Gina Miller launched her True & Fair Party at the QEII Centre, a stone’s throw from Parliament today – and the lobby hacks who attended were in for a shock.

Hers isn’t a Remain or Rejoin party – as had been widely anticipated – but a movement pushing for a written constitution and proper enforceable rules and regulations about how MPs should conduct themselves and public money is spent. She was setting out, too, to fix what she called ‘a manifestly unfair voting system.’

The woman who defeated the governments of Theresa May and Boris Johnson in the courts to uphold parliamentary sovereignty did, however, ‘dare’ – as she put it – to mention the word ‘Brexit.’

‘The Office for Budget Responsibility said that Brexit is on course to cause a 4 – 5% reduction in the size of Britain’s economy over the long-term,’ she said. ‘In more reasoned times, governments everywhere would leap on a policy that would raise GDP by 5%.’
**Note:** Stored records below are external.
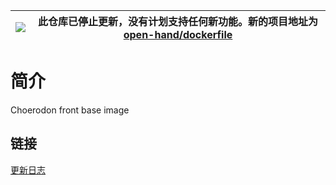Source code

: |![](https://upload.wikimedia.org/wikipedia/commons/thumb/1/17/Warning.svg/156px-Warning.svg.png) | 此仓库已停止更新，没有计划支持任何新功能。新的项目地址为 [open-hand/dockerfile](https://github.com/open-hand/dockerfile)
|---|---|

# 简介
Choerodon front base image

## 链接

[更新日志](./CHANGELOG.zh-CN.md)
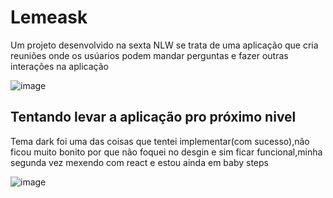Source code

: # Lemeask

Um projeto desenvolvido na sexta NLW se trata de uma aplicação que cria reuniões onde os usúarios podem mandar perguntas e fazer outras interações na aplicação

![image](https://user-images.githubusercontent.com/59092579/123521165-6815f600-d68b-11eb-8dce-afcae096e0ee.png)


## Tentando levar a aplicação pro próximo nivel
Tema dark foi uma das coisas que tentei implementar(com sucesso),não ficou muito bonito por que não foquei no desgin e sim ficar funcional,minha segunda vez mexendo com react e estou ainda em baby steps

![image](https://user-images.githubusercontent.com/59092579/123521204-ad3a2800-d68b-11eb-9c2a-d39f202dbf80.png)


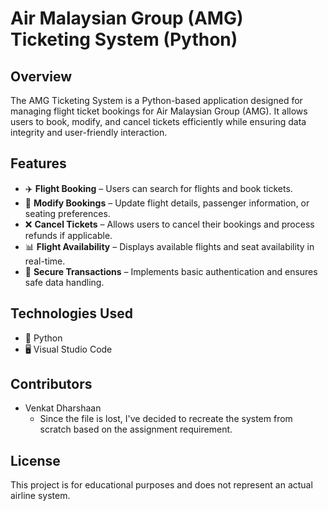 # Air Malaysian Group (AMG) Ticketing System (Python)

## Overview  
The AMG Ticketing System is a Python-based application designed for managing flight ticket bookings for Air Malaysian Group (AMG). It allows users to book, modify, and cancel tickets efficiently while ensuring data integrity and user-friendly interaction.  

## Features  
- ✈️ **Flight Booking** – Users can search for flights and book tickets.  
- 🔄 **Modify Bookings** – Update flight details, passenger information, or seating preferences.  
- ❌ **Cancel Tickets** – Allows users to cancel their bookings and process refunds if applicable.  
- 📊 **Flight Availability** – Displays available flights and seat availability in real-time.  
- 🔐 **Secure Transactions** – Implements basic authentication and ensures safe data handling.  

## Technologies Used  
- 🐍 Python  
- 🖥️ Visual Studio Code

## Contributors
- Venkat Dharshaan
  - Since the file is lost, I've decided to recreate the system from scratch based on the assignment requirement.

## License
This project is for educational purposes and does not represent an actual airline system.
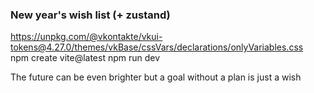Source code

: ### New year's wish list (+ zustand)  
  
https://unpkg.com/@vkontakte/vkui-tokens@4.27.0/themes/vkBase/cssVars/declarations/onlyVariables.css  
npm create vite@latest
npm run dev 

The future can be even brighter but a goal without a plan is just a wish

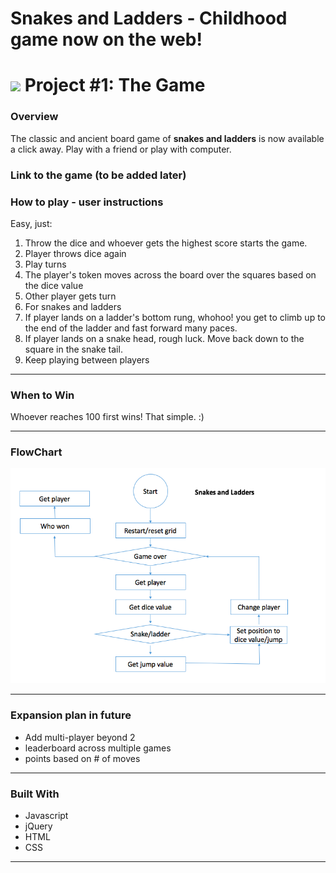 # Snakes and Ladders - Childhood game now on the web!
<!---
Read Me Contents
-->

# ![](https://ga-dash.s3.amazonaws.com/production/assets/logo-9f88ae6c9c3871690e33280fcf557f33.png) Project #1: The Game

### Overview

The classic and ancient board game of **snakes and ladders** is now available a click away. Play with a friend or play with computer.

### Link to the game (to be added later)

### How to play - user instructions
Easy, just:
1. Throw the dice and whoever gets the highest score starts the game.
2. Player throws dice again
3. Play turns
  1. The player's token moves across the board over the squares based on the dice value
  2. Other player gets turn
4. For snakes and ladders
  1. If  player lands on a ladder's bottom rung, whohoo! you get to climb up to the end of the ladder and fast forward many paces.
  2. If player lands on a snake head, rough luck. Move back down to the square in the snake tail.
5. Keep playing between players


---

### When to Win
Whoever reaches 100 first wins! That simple. :)

---


### FlowChart
![](/assets/images/flow.png)  

---

### Expansion plan in future
* Add multi-player beyond 2
* leaderboard across multiple games
* points based on # of moves


---
### Built With

* Javascript
* jQuery
* HTML
* CSS

---
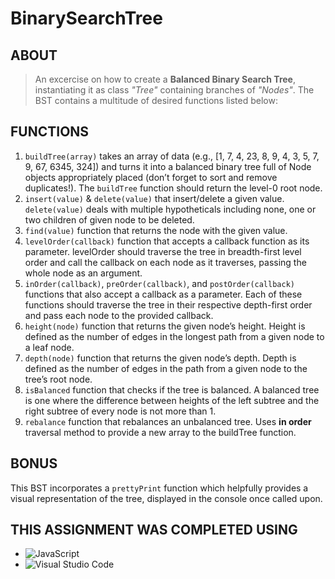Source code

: # BinarySearchTree

## ABOUT

> An excercise on how to create a **Balanced Binary Search Tree**, instantiating it as class *"Tree"* containing branches of *"Nodes"*. The BST contains a multitude of desired functions listed below:

## FUNCTIONS

1. `buildTree(array)` takes an array of data (e.g., [1, 7, 4, 23, 8, 9, 4, 3, 5, 7, 9, 67, 6345, 324]) and turns it into a balanced binary tree full of Node objects appropriately placed (don’t forget to sort and remove duplicates!). The `buildTree` function should return the level-0 root node.
2. `insert(value)` & `delete(value)` that insert/delete a given value. `delete(value)` deals with multiple hypotheticals including none, one or two children of given node to be deleted. 
3. `find(value)` function that returns the node with the given value.
4. `levelOrder(callback)` function that accepts a callback function as its parameter. levelOrder should traverse the tree in breadth-first level order and call the callback on each node as it traverses, passing the whole node as an argument.
5. `inOrder(callback)`, `preOrder(callback)`, and `postOrder(callback)` functions that also accept a callback as a parameter. Each of these functions should traverse the tree in their respective depth-first order and pass each node to the provided callback. 
6. `height(node)` function that returns the given node’s height. Height is defined as the number of edges in the longest path from a given node to a leaf node.
7. `depth(node)` function that returns the given node’s depth. Depth is defined as the number of edges in the path from a given node to the tree’s root node.
8. `isBalanced` function that checks if the tree is balanced. A balanced tree is one where the difference between heights of the left subtree and the right subtree of every node is not more than 1.
9. `rebalance` function that rebalances an unbalanced tree. Uses **in order** traversal method to provide a new array to the buildTree function.

## BONUS

This BST incorporates a `prettyPrint` function which helpfully provides a visual representation of the tree, displayed in the console once called upon.

## THIS ASSIGNMENT WAS COMPLETED USING

- ![JavaScript](https://img.shields.io/badge/javascript-%23323330.svg?style=for-the-badge&logo=javascript&logoColor=%23F7DF1E)
- ![Visual Studio Code](https://img.shields.io/badge/Visual%20Studio%20Code-0078d7.svg?style=for-the-badge&logo=visual-studio-code&logoColor=white)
She produced exclusive polling from Savanta ComRes showing 71% of the people polled support a legally-binding ‘oath of office’ for MPs.

The polling showed, too, 66% would be willing to consider voting for a new party. Asked if they’d be more likely to vote if there were a more proportional voting system in place, 49% said yes.

She quipped that when people talked about the ‘status quo’ in the country, she assumed that was Latin for ‘the mess we’re in.’

Miller felt Labour, as well as the Conservative Party, were not taking constitutional and electoral reform seriously as it was in neither of their interests to do so as the current system suited them.

Asked in a question and answer session with journalists afterwards why her start-up party would cut through when others failed, she said: ‘This is a different time. The public have an appetite for a new party now.

‘Whatever people say about me – and they’ve said a few things over the years – I get results,’ she said.